Le refus de ratification

Le refus de ratification


Alors que les cinq partenaires de la France s'engagent sur la voie de la ratification parlementaire, une intense querelle idéologique divise la plupart des partis politiques français. À un point tel que l'Italie décide d'attendre le résultat du vote des députés français avant d'arrêter sa propre décision.


Le Mouvement républicain populaire (MRP), conduit par Robert Schuman, se bat en faveur de la ratification du traité instituant la Communauté européenne de défense (CED) qui lui apparaît comme l'étape décisive vers l'unité fédérale de l'Europe et comme le meilleur moyen d'empêcher la renaissance d'un nationalisme allemand. Les partisans du projet de CED y voient aussi un moyen efficace de sortir les pays européens d'une situation assez humiliante d'alliés protégés et assistés faisant l'objet d'une compétition entre l'Est et l'Ouest.


À l'inverse, le Parti communiste français (PCF) et le Rassemblement du peuple français (RPF), créé par le général de Gaulle, unissent leurs efforts pour combattre le projet qui entraînerait à leurs yeux un abandon de souveraineté nationale inacceptable et laisserait, une nouvelle fois, les Anglais en dehors d'un projet européen hautement stratégique. À l'époque, le souvenir de l'Occupation nazie est encore très fort et le réarmement de l'Allemagne apparaît à beaucoup comme un sacrilège. Enfin, les parlementaires radicaux, socialistes et indépendants sont très divisés.


La conjoncture internationale ne joue pas davantage en faveur de la CED. En effet, alors que la guerre d'Indochine inflige à la France de graves revers militaires, la droite nationaliste redoute un nouvel affaiblissement de l'armée française. La mort de Staline, en mars 1953, et la signature de l'armistice de la guerre de Corée, quatre mois plus tard, semblent augurer une période de dégel qui ôte à la CED son caractère d'urgence. Enfin, les très fortes pressions américaines en faveur de la ratification finissent par crisper les députés français qui n'entendent pas se faire dicter leur choix.


Dans ces conditions, les présidents successifs du Conseil repoussent toujours à plus tard la ratification du traité de plus en plus ouvertement condamné par la classe politique nationale. Affaibli par les crises gouvernementales successives de la IVe République, le nouveau gouvernement Mendès France, lui-même constitué de «pro-» et d'«anticédistes», rencontre de grosses difficultés pour faire passer un projet aussi controversé. En dernière minute, Mendès France, personnellement très réservé, demande même, mais en vain, à ses partenaires européens de pouvoir modifier certains aspects relatifs à l'application du traité dans un sens toujours moins supranational. Faute d'avoir pu obtenir ces amendements, Mendès France refuse d'engager sa responsabilité politique et de poser la question de confiance de son gouvernement sur la ratification.

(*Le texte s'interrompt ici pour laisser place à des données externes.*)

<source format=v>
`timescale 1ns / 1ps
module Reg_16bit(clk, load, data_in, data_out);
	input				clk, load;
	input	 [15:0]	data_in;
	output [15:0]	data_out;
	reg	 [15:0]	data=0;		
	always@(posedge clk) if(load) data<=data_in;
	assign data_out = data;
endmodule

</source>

Alors que les partenaires de la France ont déjà ratifié le traité à l'exception de l'Italie qui s'apprête à le faire, les tiraillements et les débats passionnels trouvent finalement leur épilogue le 30 août 1954, lorsque l'Assemblée nationale française repousse la discussion du document diplomatique – qui doit autoriser le président de la République à ratifier le traité de la CED – par 319 voix contre 264. Par cet artifice de procédure, la France rejette donc le projet d'armée européenne dont elle avait pourtant été l'instigatrice. Pour les fédéralistes, le «crime du 30 août» met momentanément fin à la dynamique favorable de la construction européenne supranationale.

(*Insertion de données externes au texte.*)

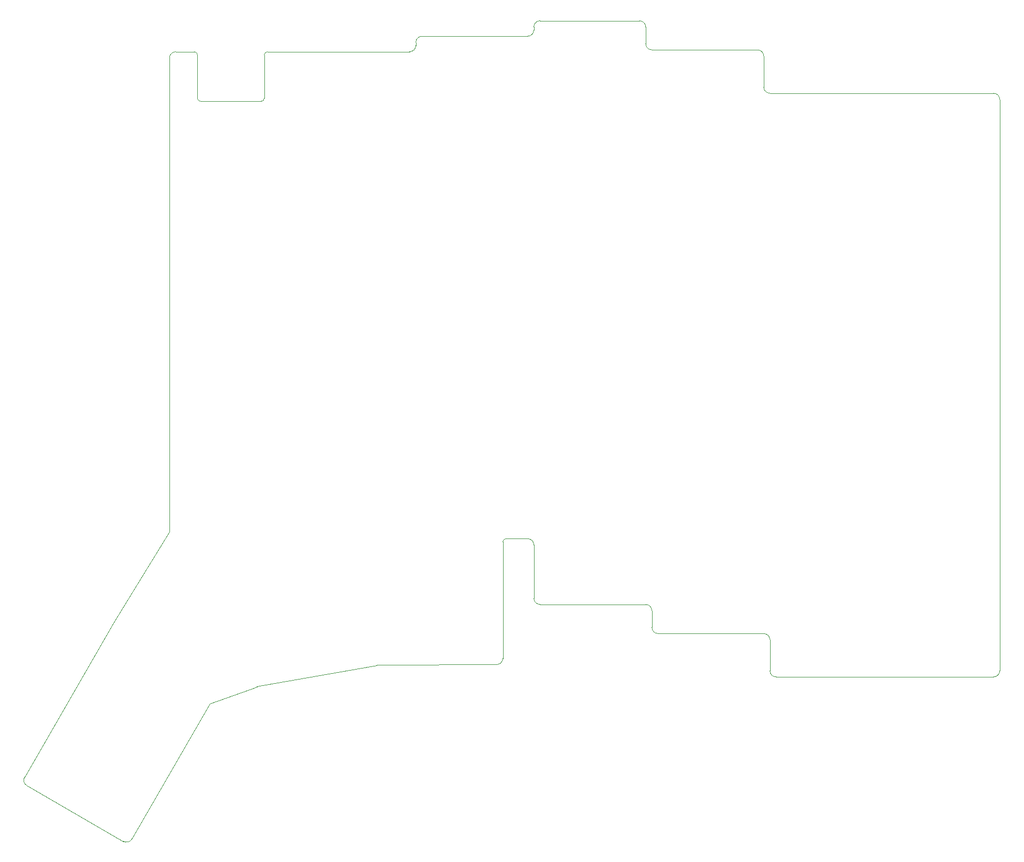
<source format=gbr>
%TF.GenerationSoftware,KiCad,Pcbnew,(6.0.4-0)*%
%TF.CreationDate,2022-08-10T17:19:40+09:00*%
%TF.ProjectId,KB62_L_rev1,4b423632-5f4c-45f7-9265-76312e6b6963,rev?*%
%TF.SameCoordinates,Original*%
%TF.FileFunction,Profile,NP*%
%FSLAX46Y46*%
G04 Gerber Fmt 4.6, Leading zero omitted, Abs format (unit mm)*
G04 Created by KiCad (PCBNEW (6.0.4-0)) date 2022-08-10 17:19:40*
%MOMM*%
%LPD*%
G01*
G04 APERTURE LIST*
%TA.AperFunction,Profile*%
%ADD10C,0.050000*%
%TD*%
G04 APERTURE END LIST*
D10*
X80290324Y-133499523D02*
X65790325Y-158614260D01*
X103273440Y-144031090D02*
X95730000Y-146778635D01*
X104990000Y-41479700D02*
G75*
G03*
X104490000Y-41979710I0J-500000D01*
G01*
X147985950Y-129729710D02*
X147985950Y-121111560D01*
X143484720Y-120120251D02*
G75*
G03*
X142985950Y-120620180I1180J-499949D01*
G01*
X186085950Y-48179720D02*
X204135950Y-48179720D01*
X129935950Y-38979750D02*
G75*
G03*
X128935950Y-39979720I-50J-999950D01*
G01*
X186085990Y-136429710D02*
G75*
G03*
X185085950Y-135429710I-999990J10D01*
G01*
X89190000Y-65529710D02*
X89190000Y-42479710D01*
X186085890Y-141429710D02*
G75*
G03*
X187085950Y-142429710I1000010J10D01*
G01*
X141990640Y-140434380D02*
X123112650Y-140522960D01*
X185085950Y-135429710D02*
X168035950Y-135429710D01*
X167035890Y-134429710D02*
G75*
G03*
X168035950Y-135429710I1000010J10D01*
G01*
X65790356Y-158614278D02*
G75*
G03*
X66156349Y-159980284I865944J-500022D01*
G01*
X142985950Y-120620180D02*
X142985950Y-139434400D01*
X148985950Y-36479750D02*
G75*
G03*
X147985950Y-37479720I-50J-999950D01*
G01*
X147985890Y-129729710D02*
G75*
G03*
X148985950Y-130729710I1000010J10D01*
G01*
X104490000Y-48979710D02*
X104490000Y-41979710D01*
X166035980Y-37479720D02*
G75*
G03*
X165035950Y-36479720I-999980J20D01*
G01*
X81744795Y-168980305D02*
G75*
G03*
X83110831Y-168614260I500005J866005D01*
G01*
X148985950Y-36479720D02*
X165035950Y-36479720D01*
X93689990Y-48979710D02*
G75*
G03*
X94190000Y-49479710I500010J10D01*
G01*
X147985950Y-37979720D02*
X147985950Y-37479720D01*
X103990000Y-49479700D02*
G75*
G03*
X104490000Y-48979710I0J500000D01*
G01*
X185085880Y-47179720D02*
G75*
G03*
X186085950Y-48179720I1000020J20D01*
G01*
X89190000Y-102400000D02*
X89190000Y-65529710D01*
X167035950Y-41179720D02*
X184085950Y-41179720D01*
X166035880Y-40179720D02*
G75*
G03*
X167035950Y-41179720I1000020J20D01*
G01*
X93690000Y-41979710D02*
X93690000Y-48979710D01*
X166035950Y-37479720D02*
X166035950Y-40179720D01*
X66156349Y-159980284D02*
X81744807Y-168980285D01*
X93689990Y-41979710D02*
G75*
G03*
X93190000Y-41479710I-499990J10D01*
G01*
X89190000Y-119000000D02*
X89190000Y-102400000D01*
X204135950Y-142429710D02*
X187085950Y-142429710D01*
X127935950Y-41479650D02*
G75*
G03*
X128935950Y-40479710I50J999950D01*
G01*
X90190000Y-41479710D02*
X93190000Y-41479710D01*
X166035950Y-130729710D02*
X148985950Y-130729710D01*
X185085950Y-42179720D02*
X185085950Y-47179720D01*
X83110832Y-168614260D02*
X95717636Y-146778635D01*
X147986033Y-121111560D02*
G75*
G03*
X146983490Y-120111570I-1000033J-40D01*
G01*
X185085980Y-42179720D02*
G75*
G03*
X184085950Y-41179720I-999980J20D01*
G01*
X146983490Y-120111570D02*
X143484720Y-120120190D01*
X167035950Y-134429710D02*
X167035950Y-131729710D01*
X94190000Y-49479710D02*
X103990000Y-49479710D01*
X223185950Y-49179720D02*
X223185950Y-141429710D01*
X128935950Y-40479710D02*
X128935950Y-39979720D01*
X223185980Y-49179720D02*
G75*
G03*
X222185950Y-48179720I-999980J20D01*
G01*
X141990640Y-140434339D02*
G75*
G03*
X142985950Y-139434400I-4640J999939D01*
G01*
X89190000Y-119000000D02*
X80290324Y-133499523D01*
X186085950Y-141429710D02*
X186085950Y-136429710D01*
X222185950Y-142429710D02*
X204135950Y-142429710D01*
X122604640Y-140568710D02*
X103777420Y-143895950D01*
X103777419Y-143895942D02*
G75*
G03*
X103273440Y-144031090I522081J-2954158D01*
G01*
X204135950Y-48179720D02*
X222185950Y-48179720D01*
X167035990Y-131729710D02*
G75*
G03*
X166035950Y-130729710I-999990J10D01*
G01*
X146985950Y-38979650D02*
G75*
G03*
X147985950Y-37979720I50J999950D01*
G01*
X90190000Y-41479700D02*
G75*
G03*
X89190000Y-42479710I0J-1000000D01*
G01*
X222185950Y-142429650D02*
G75*
G03*
X223185950Y-141429710I50J999950D01*
G01*
X123112650Y-140522970D02*
G75*
G03*
X122604640Y-140568710I14050J-3000030D01*
G01*
X129935950Y-38979720D02*
X146985950Y-38979720D01*
X104990000Y-41479710D02*
X127935950Y-41479710D01*
M02*

</source>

La consternation est générale en Europe occidentale et aux États-Unis. La déception est immense et appelle une réaction rapide. La France, qui s'était fait le champion de la cause européenne depuis plusieurs années, est sérieusement discréditée par cet abandon. La création de l'Union de l'Europe occidentale (UEO), le 23 octobre 1954, n'est qu’un faible substitut de la Communauté européenne de défense (CED).